Write exactly the lines running from the start of the material below to the line that includes "biossido di", and include no pictures.

*****

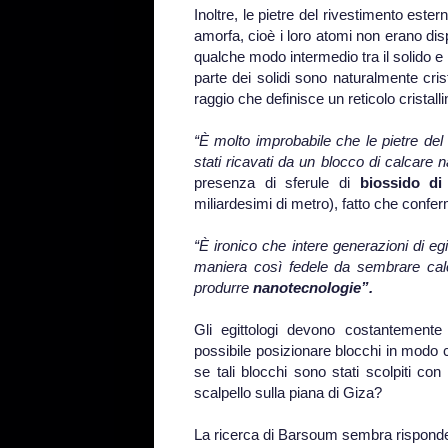
Inoltre, le pietre del rivestimento est
amorfa, cioè i loro atomi non erano dis
qualche modo intermedio tra il solido e 
parte dei solidi sono naturalmente cris
raggio che definisce un reticolo cristalli
“È molto improbabile che le pietre de
stati ricavati da un blocco di calcare n
presenza di sferule di
biossido di 
miliardesimi di metro), fatto che confe
“È ironico che intere generazioni di egit
maniera così fedele da sembrare calc
produrre
nanotecnologie”.
Gli egittologi devono costantement
possibile posizionare blocchi in modo
se tali blocchi sono stati scolpiti c
scalpello sulla piana di Giza?
La ricerca di Barsoum sembra risponde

*****

* Exercise result:
Inoltre, le pietre del rivestimento est
amorfa, cioè i loro atomi non erano dis
qualche modo intermedio tra il solido e 
parte dei solidi sono naturalmente cris
raggio che definisce un reticolo cristalli
“È molto improbabile che le pietre de
stati ricavati da un blocco di calcare n
presenza di sferule di
biossido di 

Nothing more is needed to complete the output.